Timmermans concluded ominously: “If we don’t get this right, I truly believe Europe will not remain the Europe we built. Europe will not remain a place of peace and freedom, for very long.”

In reality, it is because of his diversity project that Europe might not remain a place of peace and freedom.

Timmermans is right: Islam is a part of European history, is certainly a part of its present, and most assuredly will be in its future. And its presence in Europe has, from its beginning, led to the end of peace and freedom for Europeans.

In my forthcoming book The History of Jihad From Muhammad to ISIS (which you can preorder here), I detail how the Islamic jihadis first attacked Europe in the Seventh Century, as Islam itself was coming into being, and continued to harass and terrorize Europeans for centuries thereafter. If Timmermans and other European leaders knew the history of the jihad against Europe (and elsewhere) that I detail in the book, they might not be so sanguine about Islam’s presence on the continent.
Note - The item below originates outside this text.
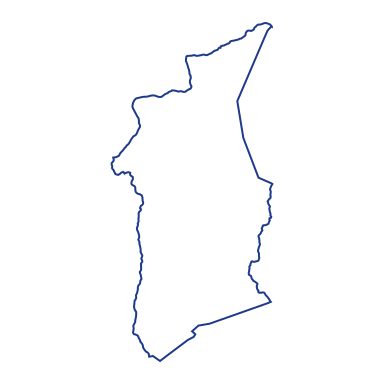 Curaçá, Bahia, Brazil
{"feature_id": "56859067B18478691888901", "entity_name": "Curaçá", "entity_type": "district", "adm_level": 2, "iso_a3": "BRA", "parent_name": "Brazil", "parent_adm1": "Bahia", "projection": "orthographic", "projection_center": [-39.681, -9.188], "detail": "fine", "context": "isolated", "style": "outline", "palette": "blue", "viewbox_px": 384, "rotation_deg": 0, "n_neighbors": 0, "source": "geoboundaries", "source_scale": "gbopen_adm2", "svg_char_len": 6009}
<svg xmlns="http://www.w3.org/2000/svg" viewBox="0 0 384 384"><path d="M241.3,38.5L239.5,38.8L238.8,39.4L234.4,40.5L231.4,41.0L230.2,41.5L229.8,42.5L229.1,43.1L228.5,43.6L227.5,43.7L226.3,44.4L223.6,45.6L222.3,45.7L220.9,46.3L220.5,47.8L219.7,47.6L218.9,48.0L218.0,49.2L217.5,49.8L215.4,50.6L214.6,50.7L211.5,53.0L210.9,53.5L209.6,53.8L208.2,54.6L207.1,55.1L206.0,55.1L203.9,54.6L202.2,54.8L201.1,55.2L198.8,55.6L196.6,55.9L194.2,55.1L191.5,55.7L187.9,55.9L187.1,56.0L186.4,56.6L185.9,60.0L186.0,61.1L187.3,64.4L187.8,66.4L188.7,69.1L189.4,71.9L189.5,73.7L189.8,74.5L190.6,75.6L190.5,76.5L190.9,77.8L189.9,80.6L189.9,81.8L190.1,83.1L190.6,84.8L191.4,86.1L191.4,86.9L190.8,88.3L190.3,88.8L189.3,89.1L188.5,89.6L186.6,90.7L185.7,91.6L184.1,91.9L182.9,91.8L181.6,91.3L180.7,91.2L179.9,91.3L178.7,91.6L176.5,91.0L174.3,90.5L171.9,90.4L171.4,91.0L168.5,92.1L168.0,92.9L165.0,94.2L161.6,96.8L160.6,97.0L159.1,96.9L157.8,96.7L155.0,95.6L153.3,95.4L151.0,95.6L147.3,96.6L142.7,96.9L136.6,98.3L135.7,98.8L135.1,99.3L134.3,100.4L133.1,102.7L132.6,105.0L132.5,105.8L132.5,107.0L133.0,108.4L137.3,116.5L138.5,118.2L138.9,120.2L139.0,123.2L140.0,125.4L140.0,126.4L139.8,127.1L138.4,129.5L137.7,131.1L136.8,133.4L135.8,134.9L135.1,135.4L133.5,136.3L131.6,138.7L129.8,142.0L128.6,143.9L126.4,145.8L126.0,146.8L124.8,147.8L123.1,150.1L120.8,152.6L119.9,153.8L119.2,155.4L118.5,156.0L116.0,157.2L114.3,157.4L113.2,157.6L113.7,159.3L113.7,160.6L113.2,161.3L112.5,162.2L111.8,162.9L111.6,164.0L111.7,164.9L112.2,165.9L112.1,168.1L112.4,168.8L112.9,169.5L113.7,170.3L114.1,171.6L114.6,172.3L115.0,173.2L115.4,174.0L116.3,174.5L117.5,174.6L118.2,174.9L119.1,174.4L120.0,173.8L120.7,173.1L121.6,172.5L122.5,172.1L123.2,171.9L123.9,172.6L124.5,173.6L125.9,172.9L127.1,172.5L128.1,172.2L129.0,172.3L130.2,172.8L130.1,173.9L130.2,174.9L130.7,175.6L131.4,176.0L132.1,176.5L132.8,177.0L132.9,179.0L132.7,179.7L131.8,181.0L131.7,181.8L131.3,183.1L131.6,184.2L132.3,185.0L134.4,186.0L135.0,186.9L135.3,187.7L135.3,189.5L135.5,190.9L135.7,191.8L136.2,192.5L137.2,193.4L138.3,193.9L139.8,194.3L141.2,194.9L141.7,195.5L142.1,196.2L142.5,197.9L142.5,199.5L142.6,200.5L143.2,202.7L143.1,203.5L142.7,204.4L141.8,205.3L140.8,206.0L140.4,207.1L140.0,208.1L140.4,208.7L141.0,209.2L140.7,210.4L140.1,211.1L139.5,211.6L138.7,212.7L138.6,213.9L138.7,215.0L138.7,216.0L138.7,217.2L138.4,218.8L138.5,219.9L138.6,221.1L138.3,222.3L137.7,223.4L138.0,224.4L137.8,225.4L137.6,226.2L137.2,227.2L136.9,228.0L137.0,229.1L137.2,230.1L137.7,231.1L138.3,232.5L138.5,233.6L139.0,234.8L139.1,236.0L139.2,237.0L138.9,238.2L138.3,239.6L138.7,240.5L139.1,241.2L139.5,242.5L139.4,243.8L140.1,246.4L140.4,247.9L140.6,249.4L140.7,250.8L140.5,251.8L141.0,252.7L141.3,253.7L142.3,255.3L142.2,256.5L141.8,257.4L141.4,258.1L141.4,259.1L142.0,260.1L142.2,260.8L142.3,261.8L141.2,263.2L140.9,264.0L141.1,265.3L141.1,267.5L141.2,268.6L140.9,270.2L140.4,271.1L139.8,272.0L140.0,273.2L140.6,274.4L141.0,276.4L141.2,277.4L141.4,278.4L141.4,279.2L140.8,279.9L140.3,280.9L140.3,281.9L140.1,282.8L139.8,283.8L139.4,284.5L138.6,285.2L138.1,286.3L137.9,287.1L137.8,288.2L137.9,289.2L137.7,290.3L137.2,292.3L136.9,293.4L136.4,294.3L136.0,295.3L136.0,296.1L136.2,297.1L136.1,298.2L135.8,298.9L135.5,299.6L134.7,300.5L134.5,301.8L134.3,304.4L134.1,305.5L134.1,307.3L134.3,308.3L134.5,309.1L135.4,310.9L136.0,311.5L136.2,312.6L136.2,314.1L136.1,315.4L136.0,316.7L135.7,318.2L135.2,320.6L135.3,321.7L134.7,322.9L134.2,324.1L133.7,325.0L133.3,326.0L133.5,327.4L133.7,328.7L133.4,330.1L133.3,331.4L133.0,332.3L133.3,333.2L134.0,334.2L134.9,334.3L135.7,334.6L137.0,335.2L138.0,336.0L138.4,336.9L138.6,337.6L139.0,338.5L139.7,339.6L140.2,340.6L140.2,341.6L141.1,342.6L141.8,343.4L142.6,344.8L142.9,345.8L143.0,346.5L143.1,347.5L143.8,348.7L144.4,349.7L145.1,350.5L145.8,351.5L147.5,352.4L148.3,353.2L148.9,354.3L148.9,355.1L149.2,356.7L151.4,356.3L152.9,356.0L160.0,361.0L167.7,355.1L187.8,340.0L193.7,336.9L195.3,334.2L192.1,331.3L198.4,325.6L209.6,323.7L268.2,303.0L270.8,301.8L270.1,301.0L269.7,300.3L269.3,299.5L268.7,298.6L268.1,297.9L267.5,296.9L266.0,295.5L265.3,294.5L264.7,293.3L263.9,292.5L263.0,292.5L262.1,292.4L261.2,292.8L260.4,292.6L259.4,292.8L258.4,292.2L258.4,290.5L257.7,289.9L257.1,288.7L256.8,287.6L257.0,286.6L256.7,286.0L257.0,285.3L257.3,284.6L257.4,283.6L255.3,281.9L254.3,281.3L253.5,281.0L252.8,279.9L251.8,278.8L251.6,278.0L251.3,277.1L251.1,276.2L250.4,275.5L249.5,275.2L248.8,274.3L248.8,272.2L249.2,271.0L249.2,269.5L249.5,268.8L249.6,268.1L249.3,266.9L249.8,265.8L250.4,265.3L250.4,264.4L250.6,263.4L251.1,262.7L251.3,261.7L251.9,261.3L253.9,261.9L255.2,261.6L256.4,261.3L257.6,261.1L258.3,260.6L258.7,259.9L259.3,257.8L259.0,256.6L258.9,255.5L259.0,254.3L258.9,253.2L258.1,251.5L258.0,250.6L258.5,248.8L258.7,247.7L259.5,245.8L259.8,244.8L259.9,243.9L259.6,243.2L259.4,242.4L259.5,241.2L259.4,240.1L259.2,239.3L259.2,238.5L259.0,237.8L258.6,237.1L258.5,236.1L258.9,235.2L259.9,234.4L260.4,233.7L260.9,232.9L261.4,231.6L262.4,230.5L261.7,228.4L262.2,227.5L262.7,226.6L262.7,225.8L263.3,225.3L265.3,225.2L266.5,224.8L268.5,223.7L268.8,222.6L269.3,221.3L269.8,220.5L269.3,219.3L269.6,218.2L270.3,218.0L271.0,217.7L271.3,216.9L270.5,215.7L270.5,214.3L270.4,213.2L270.0,212.2L269.7,211.3L269.7,210.2L269.3,209.1L269.4,208.0L269.8,207.2L269.9,206.3L269.3,205.5L268.7,204.5L268.3,203.6L268.0,202.4L267.6,201.3L268.2,200.7L268.7,199.5L270.2,198.3L270.6,197.6L270.6,195.8L270.3,195.0L270.6,193.6L270.7,192.4L270.7,191.3L270.4,190.3L270.0,189.6L270.2,188.7L270.7,187.2L271.2,186.2L271.7,185.1L272.4,184.0L271.6,183.4L258.5,177.7L243.3,137.8L237.3,101.1L263.6,39.6L267.5,30.7L268.0,30.2L268.4,29.5L269.0,28.9L269.8,28.3L270.5,27.3L271.1,26.7L271.8,26.9L271.7,26.2L270.7,25.2L269.7,24.3L267.3,23.4L265.8,23.0L264.1,23.2L260.6,24.5L258.5,24.5L256.9,25.4L255.9,26.5L254.3,27.9L254.0,29.1L253.6,29.7L252.5,30.2L251.6,30.9L250.7,30.9L249.3,30.5L247.4,30.8L246.1,32.3L245.7,33.2L245.5,35.0L245.1,35.7L242.6,37.5L241.3,38.5Z" fill="none" stroke="#1e3a8a" stroke-width="2"/></svg>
To take just one notorious example: after over seven hundred years of trying, the warriors of jihad finally entered Constantinople on May 29, 1453. When they did, they made the streets run with rivers of blood. Muslims raided monasteries and convents, killing or enslaving their inhabitants, and plundered private houses. They entered the Hagia Sophia, which for nearly a thousand years had been the grandest church in Christendom.